Opinion: Politicians’ Brexit failure is a national humiliation

And so it goes on. Just when you thought the end of this cringeworthy farce was nigh, the mother of all parliaments has bestowed upon us another six months of the mother of all cock-ups.

Six more excruciating months of vacillation and national self-humiliation.

Six more months of our elected representatives failing to deliver any recognisable form of political leadership at a time when the country most needs it.

See also: Wake up and smell the reality of Brexit

It is said that people get the politicians and hence the government they deserve.

What this whole process has proved beyond doubt is that we are most definitely not living in an age of political giants; and whatever the final outcome, we all have to take collective responsibility for the self-inflicted mess we currently find ourselves in.

Like so many Britons, I have always been a rather uneasy European and my decision to vote “remain” in June 2016 was more pragmatic that idealistic, despite many concerns over the direction of travel of the EU.

However, for me the bigger picture prevailed – namely, 70 years of peace in a continent hitherto ravaged by regular bloody conflicts and, on a more personal level, a feeling that the UK as a nation had lost sight of the value of the industry I so dearly love.
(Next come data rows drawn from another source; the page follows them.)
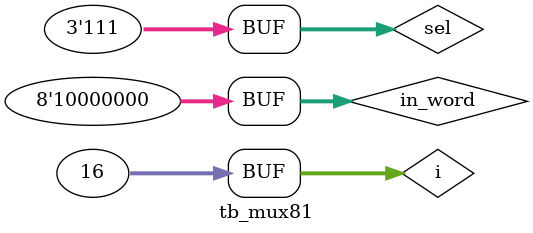
<source format=v>
`timescale 1ns/10ps
module tb_mux81;
    reg [2:0] sel;
    reg [7:0] in_word;
    wire      out_bit;
    integer  i;

    mux81_case U0 (sel, in_word, out_bit);

    initial begin
        in_word = 8'b0000_0000;
        sel = 3'b000;

        for ( i = 0; i<16; i=i+1) begin  
            in_word = 8'b0000_0001 << (i%8);
            sel = i;
            #10;
        end
        #10;
    end 
endmodule




</source>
This meant that there was only really one way I could vote.

The events of the intervening 30 months have done little to change my view.
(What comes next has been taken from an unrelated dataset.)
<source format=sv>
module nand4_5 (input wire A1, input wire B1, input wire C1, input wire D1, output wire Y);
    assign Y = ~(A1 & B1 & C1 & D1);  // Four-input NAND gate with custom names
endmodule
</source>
Despite having to endure listening to the patronising jibes of foreign heads of government and assorted Euro-factota, the utter dearth of anything remotely resembling political leadership domestically makes me struggle to see how we could possibly be better off outside the world’s largest economic trading bloc with this lot at the helm.

Given the utter incompetence with which this whole process has been handled, I dread to think how we will fare negotiating the trade deals that will shape the future of our industry, from a position of political and economic isolation, armed with little more than whisky and sheepmeat as bargaining chips.

The rest of the world is greedily eyeing up our food market.

The relative weakness of our industry lobby outside Europe, compared with that of other sectors that have so much more at stake as potential exporters, means that we can expect little more than token support from any government of whatever political hue.

“Chocolate box environmentalism”, I fear, for the moment at least, carries more votes than the abstract concept of declining food self-sufficiency, particularly when food is cheaper and more plentiful, in real terms, than it has ever been.

It is this, more than anything, that made the pro-Brexit position of so many involved in UK agriculture so baffling.

Giving up membership of the world’s biggest free-trade area for the sake of regaining national sovereignty and self-determination is, to my mind, a hubristic conceit; a triumph of misguided idealism over pragmatism.

The fact that so many have subsequently opined that the vote to leave was an expression of dissatisfaction at politics generally, rather than a totem of resurgent nationalism, is sadly ironic, given where we currently find ourselves. 

President De Gaulle of France originally vetoed the UK’s application to join the then Common Market in 1963 on the grounds that we were “not European enough”. Will a six-month stay of execution be just enough for us to prove him wrong?